# Newby-Question about Bowtech SWAT



## bowsnmoore (Apr 2, 2010)

Hello all. Been lurking around for a few months now, and decided to join in on the fun. Do any of you know if the Bowtech SWAT SE has the Invelvet finish? Thanks, and good to be here.


----------



## asa1485 (Jan 16, 2008)

Welcome


----------



## Tim Roberts (Jul 13, 2002)

:wav: :yo: *G'day.*







to *Archery Talk* bowsnmoore. Have fun here.


----------



## Dthbyhoyt (Dec 4, 2004)

:welcome: 2 ArcheryTalk


----------



## PLINKING.40 (Mar 4, 2010)

bowsnmoore said:


> Hello all. Been lurking around for a few months now, and decided to join in on the fun. Do any of you know if the Bowtech SWAT SE has the Invelvet finish?

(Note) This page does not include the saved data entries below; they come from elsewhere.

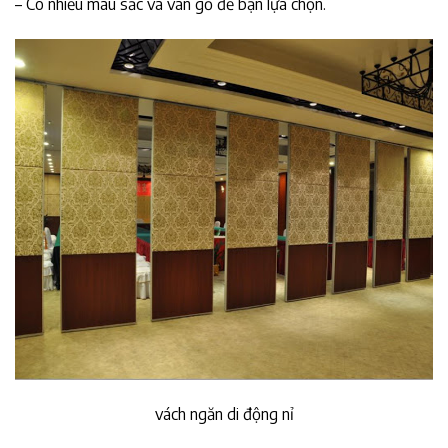
– Có nhiều màu sắc và vân gỗ để bạn lựa chọn.
vách ngăn di động nỉ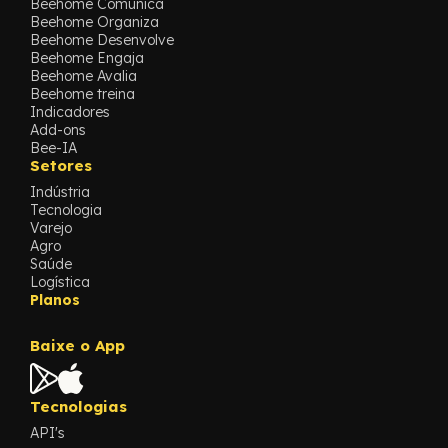
Beehome Comunica
Beehome Organiza
Beehome Desenvolve
Beehome Engaja
Beehome Avalia
Beehome treina
Indicadores
Add-ons
Bee-IA
Setores
Indústria
Tecnologia
Varejo
Agro
Saúde
Logística
Planos
Baixe o App
Tecnologias
API's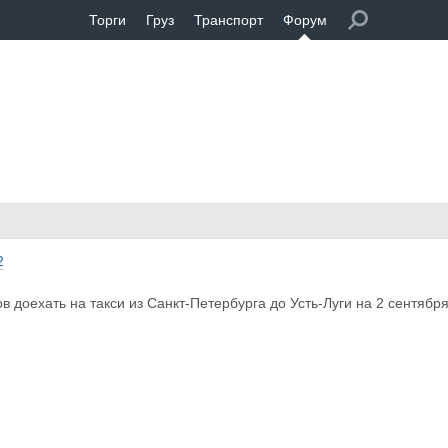
Торги
Груз
Транспорт
Форум
2
в доехать на такси из Санкт-Петербурга до Усть-Луги на 2 сентября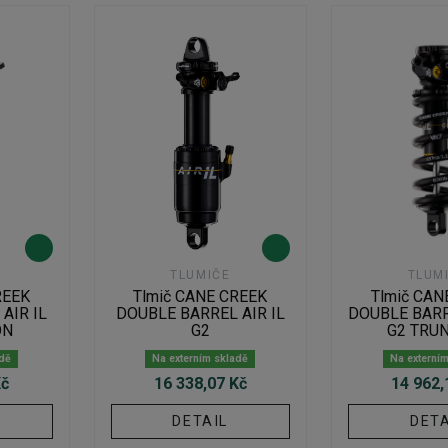
TLUMIČE
TLUM
REEK
Tlmič CANE CREEK
Tlmič CAN
AIR IL
DOUBLE BARREL AIR IL
DOUBLE BARR
ON
G2
G2 TRU
adě
Na externím skladě
Na externí
Kč
16 338,07 Kč
14 962,
DETAIL
DETA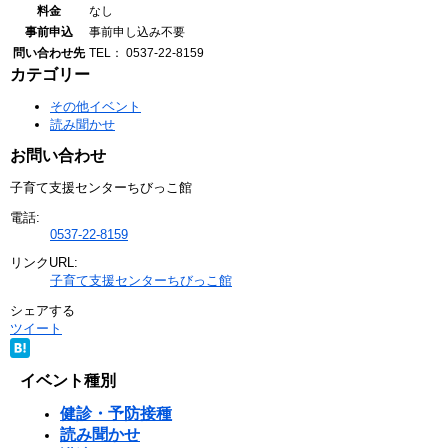
料金
なし
事前申込
事前申し込み不要
問い合わせ先
TEL： 0537-22-8159
カテゴリー
その他イベント
読み聞かせ
お問い合わせ
子育て支援センターちびっこ館
電話:
0537-22-8159
リンクURL:
子育て支援センターちびっこ館
シェアする
ツイート
イベント種別
健診・予防接種
読み聞かせ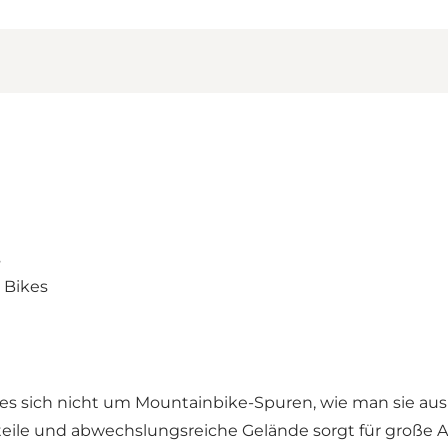
s
 Bikes
es sich nicht um Mountainbike-Spuren, wie man sie au
 steile und abwechslungsreiche Gelände sorgt für große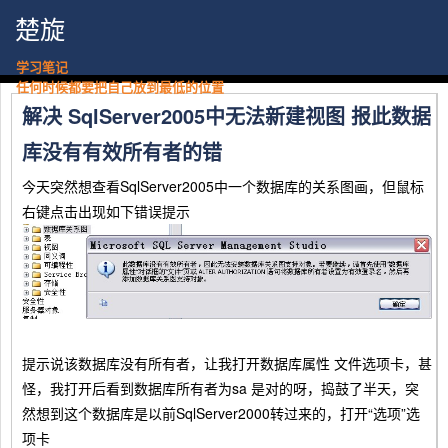
楚旋
学习笔记
任何时候都要把自己放到最低的位置
解决 SqlServer2005中无法新建视图 报此数据
库没有有效所有者的错
今天突然想查看SqlServer2005中一个数据库的关系图画，但鼠标
右键点击出现如下错误提示
提示说该数据库没有所有者，让我打开数据库属性 文件选项卡，甚
怪，我打开后看到数据库所有者为sa 是对的呀，捣鼓了半天，突
然想到这个数据库是以前SqlServer2000转过来的，打开“选项”选
项卡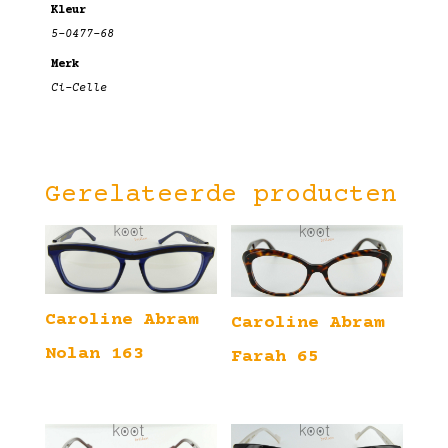
Kleur
5–0477-68
Merk
Ci-Celle
Gerelateerde producten
Caroline Abram
Caroline Abram
Nolan 163
Farah 65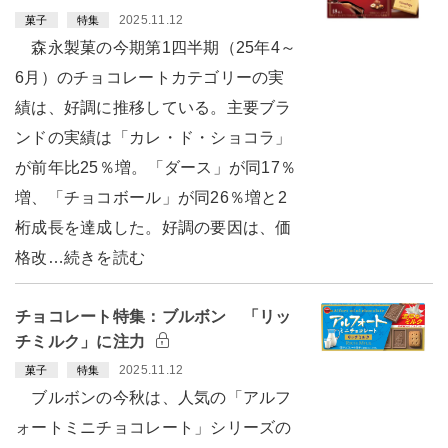
2025.11.12
菓子
特集
森永製菓の今期第1四半期（25年4～
6月）のチョコレートカテゴリーの実
績は、好調に推移している。主要ブラ
ンドの実績は「カレ・ド・ショコラ」
が前年比25％増。「ダース」が同17％
増、「チョコボール」が同26％増と2
桁成長を達成した。好調の要因は、価
格改…続きを読む
チョコレート特集：ブルボン 「リッ
チミルク」に注力
2025.11.12
菓子
特集
ブルボンの今秋は、人気の「アルフ
ォートミニチョコレート」シリーズの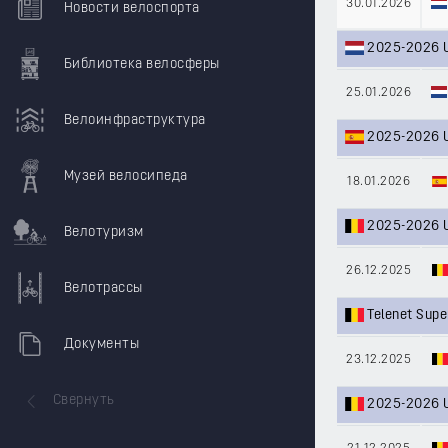
30.01.2026
Новости велоспорта
2025-2026 U
Библиотека велосферы
25.01.2026
Велоинфраструктура
2025-2026 U
Музей велосипеда
18.01.2026
2025-2026 U
Велотуризм
26.12.2025
Велотрассы
Telenet Supe
Документы
23.12.2025
Свернуть
2025-2026 UC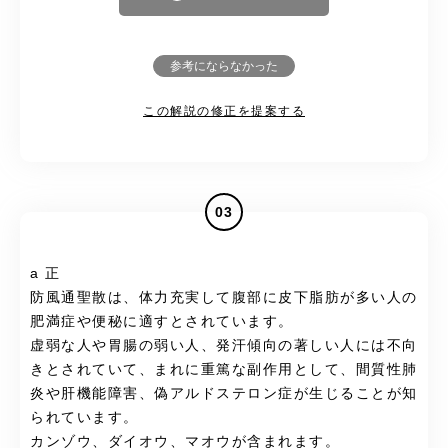
参考にならなかった
この解説の修正を提案する
03
a 正
防風通聖散は、体力充実して腹部に皮下脂肪が多い人の
肥満症や便秘に適すとされています。
虚弱な人や胃腸の弱い人、発汗傾向の著しい人には不向
きとされていて、まれに重篤な副作用として、間質性肺
炎や肝機能障害、偽アルドステロン症が生じることが知
られています。
カンゾウ、ダイオウ、マオウが含まれます。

Thanks, and good to be here.



WECOME..I think so, Go to there web site and look under Products.and it gives a low down...


----------



## buckchaser86 (Jun 10, 2009)

Welcome to AT!!


----------



## Bowhuntr64 (Aug 6, 2007)

:wav: Welcome to AT


----------



## wicked1Joe (May 19, 2009)

:wav:
*Welcome to AT*


----------



## rycountryboy (Feb 21, 2008)

:welcome: to AT


----------



## BWiz (Dec 15, 2008)

:welcomesign: to AT!!


----------